Food security is essential to the livelihood of the people of Vanuatu, and Inga Mepham, Vanuatu program director for CARE Australia, said Canberra’s latest support “will play an important role in providing greater food security for thousands of families across Vanuatu’s 83 islands.”
“Much of Vanuatu live from the food that they grow in their gardens and farms,” Mepham said. “While communities are doing what they can to replant crops and preserve what they have, the parents that we meet are eating just once a day, and are deeply worried about the health of their children.”
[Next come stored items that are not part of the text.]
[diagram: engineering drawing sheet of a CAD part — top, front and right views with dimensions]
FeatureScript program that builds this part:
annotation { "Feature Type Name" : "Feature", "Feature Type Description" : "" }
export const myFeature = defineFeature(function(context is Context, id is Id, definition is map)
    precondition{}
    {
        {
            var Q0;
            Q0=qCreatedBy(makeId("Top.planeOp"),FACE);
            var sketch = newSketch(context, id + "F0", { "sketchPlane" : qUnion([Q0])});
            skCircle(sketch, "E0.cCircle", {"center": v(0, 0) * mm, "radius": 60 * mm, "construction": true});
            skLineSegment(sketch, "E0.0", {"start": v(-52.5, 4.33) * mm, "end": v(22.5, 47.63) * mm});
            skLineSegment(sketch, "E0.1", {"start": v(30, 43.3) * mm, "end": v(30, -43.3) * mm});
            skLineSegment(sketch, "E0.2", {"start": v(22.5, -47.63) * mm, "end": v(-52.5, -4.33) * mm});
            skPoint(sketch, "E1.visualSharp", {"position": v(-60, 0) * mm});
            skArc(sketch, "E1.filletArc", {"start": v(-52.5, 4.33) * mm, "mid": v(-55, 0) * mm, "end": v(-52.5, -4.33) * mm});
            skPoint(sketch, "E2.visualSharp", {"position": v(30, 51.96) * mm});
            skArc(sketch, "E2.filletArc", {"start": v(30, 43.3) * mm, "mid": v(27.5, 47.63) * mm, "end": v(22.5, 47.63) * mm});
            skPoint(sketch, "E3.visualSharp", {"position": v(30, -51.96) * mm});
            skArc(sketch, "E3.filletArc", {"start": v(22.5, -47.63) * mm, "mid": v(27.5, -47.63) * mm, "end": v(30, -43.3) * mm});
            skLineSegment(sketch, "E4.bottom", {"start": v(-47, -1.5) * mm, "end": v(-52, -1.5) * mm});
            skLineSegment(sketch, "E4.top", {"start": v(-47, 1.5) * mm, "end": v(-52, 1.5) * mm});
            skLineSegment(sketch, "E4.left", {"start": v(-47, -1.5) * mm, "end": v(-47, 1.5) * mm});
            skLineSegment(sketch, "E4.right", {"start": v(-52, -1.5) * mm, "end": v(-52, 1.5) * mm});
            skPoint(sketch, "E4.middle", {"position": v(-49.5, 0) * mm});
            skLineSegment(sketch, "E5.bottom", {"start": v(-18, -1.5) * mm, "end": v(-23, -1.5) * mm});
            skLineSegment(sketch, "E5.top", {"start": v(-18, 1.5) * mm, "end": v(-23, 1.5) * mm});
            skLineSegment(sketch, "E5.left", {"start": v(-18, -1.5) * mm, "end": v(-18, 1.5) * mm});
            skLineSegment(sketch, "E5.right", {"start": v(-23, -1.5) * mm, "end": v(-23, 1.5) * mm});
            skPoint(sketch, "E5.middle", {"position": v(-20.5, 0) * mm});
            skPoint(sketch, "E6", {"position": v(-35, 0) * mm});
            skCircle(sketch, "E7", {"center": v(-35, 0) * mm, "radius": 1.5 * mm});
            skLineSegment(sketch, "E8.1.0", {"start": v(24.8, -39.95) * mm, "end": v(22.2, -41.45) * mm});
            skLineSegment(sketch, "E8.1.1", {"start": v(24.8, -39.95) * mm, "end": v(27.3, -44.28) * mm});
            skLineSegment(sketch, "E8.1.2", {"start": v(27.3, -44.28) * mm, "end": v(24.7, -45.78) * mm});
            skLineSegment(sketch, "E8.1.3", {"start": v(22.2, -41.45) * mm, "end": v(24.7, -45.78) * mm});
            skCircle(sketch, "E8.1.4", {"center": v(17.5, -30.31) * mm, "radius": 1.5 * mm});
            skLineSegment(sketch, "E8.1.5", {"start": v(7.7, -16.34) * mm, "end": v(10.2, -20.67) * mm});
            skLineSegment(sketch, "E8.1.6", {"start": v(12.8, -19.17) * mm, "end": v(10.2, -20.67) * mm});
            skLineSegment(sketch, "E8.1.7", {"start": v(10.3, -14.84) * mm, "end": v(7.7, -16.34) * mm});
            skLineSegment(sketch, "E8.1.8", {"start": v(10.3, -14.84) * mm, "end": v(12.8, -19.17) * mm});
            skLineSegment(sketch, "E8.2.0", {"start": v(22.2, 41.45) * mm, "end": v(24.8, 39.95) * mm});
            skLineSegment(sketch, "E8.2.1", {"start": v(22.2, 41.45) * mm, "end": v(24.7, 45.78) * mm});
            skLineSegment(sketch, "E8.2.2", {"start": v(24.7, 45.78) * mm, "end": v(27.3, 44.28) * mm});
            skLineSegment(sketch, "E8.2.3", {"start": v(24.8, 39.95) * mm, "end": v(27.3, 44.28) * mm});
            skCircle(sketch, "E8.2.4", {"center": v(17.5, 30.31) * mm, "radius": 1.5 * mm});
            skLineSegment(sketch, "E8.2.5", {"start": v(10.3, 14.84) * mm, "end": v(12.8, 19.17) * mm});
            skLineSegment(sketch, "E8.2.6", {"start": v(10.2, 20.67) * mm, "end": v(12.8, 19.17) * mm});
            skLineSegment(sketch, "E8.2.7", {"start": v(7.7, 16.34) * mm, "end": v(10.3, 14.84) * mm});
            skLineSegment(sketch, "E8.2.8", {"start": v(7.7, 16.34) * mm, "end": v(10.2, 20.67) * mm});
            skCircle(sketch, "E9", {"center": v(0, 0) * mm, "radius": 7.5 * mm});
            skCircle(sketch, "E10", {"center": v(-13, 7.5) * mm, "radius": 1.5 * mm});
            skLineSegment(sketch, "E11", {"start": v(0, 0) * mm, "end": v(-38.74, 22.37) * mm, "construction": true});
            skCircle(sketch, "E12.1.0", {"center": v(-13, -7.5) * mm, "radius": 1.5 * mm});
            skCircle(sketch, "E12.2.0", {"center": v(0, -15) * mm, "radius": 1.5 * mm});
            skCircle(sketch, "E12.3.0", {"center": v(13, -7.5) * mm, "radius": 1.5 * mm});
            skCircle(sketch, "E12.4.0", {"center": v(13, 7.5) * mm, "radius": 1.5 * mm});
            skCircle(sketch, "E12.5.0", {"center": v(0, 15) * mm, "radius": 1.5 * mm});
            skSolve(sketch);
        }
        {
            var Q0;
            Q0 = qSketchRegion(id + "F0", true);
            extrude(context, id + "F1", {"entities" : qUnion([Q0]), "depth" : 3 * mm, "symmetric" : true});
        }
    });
This new aid package also reflects the Australian government’s move from emergency response to address Vanuatu’s long-term recovery needs, a step that development NGOs Devex spoke to welcomed as well.
“Getting Vanuatu get back on its feet is the key priority here and it is encouraging to see the government is already thinking about longer-term recovery needs,” Szoke said.
Majella Hurney, manager of World Vision’s humanitarian and emergency affairs team, stressed to Devex that a long-term response will be required for life in Vanuatu to get back to normal and to improve resilience for disasters in the future.
“The response needed in Vanuatu is going to be a long-term response well beyond 3-6 months,” she said. “Financial and technical support and guidance for ongoing recovery and rebuilding so schools and hospitals can be functional and operational, as well as support for the local economy to recover, will be needed.”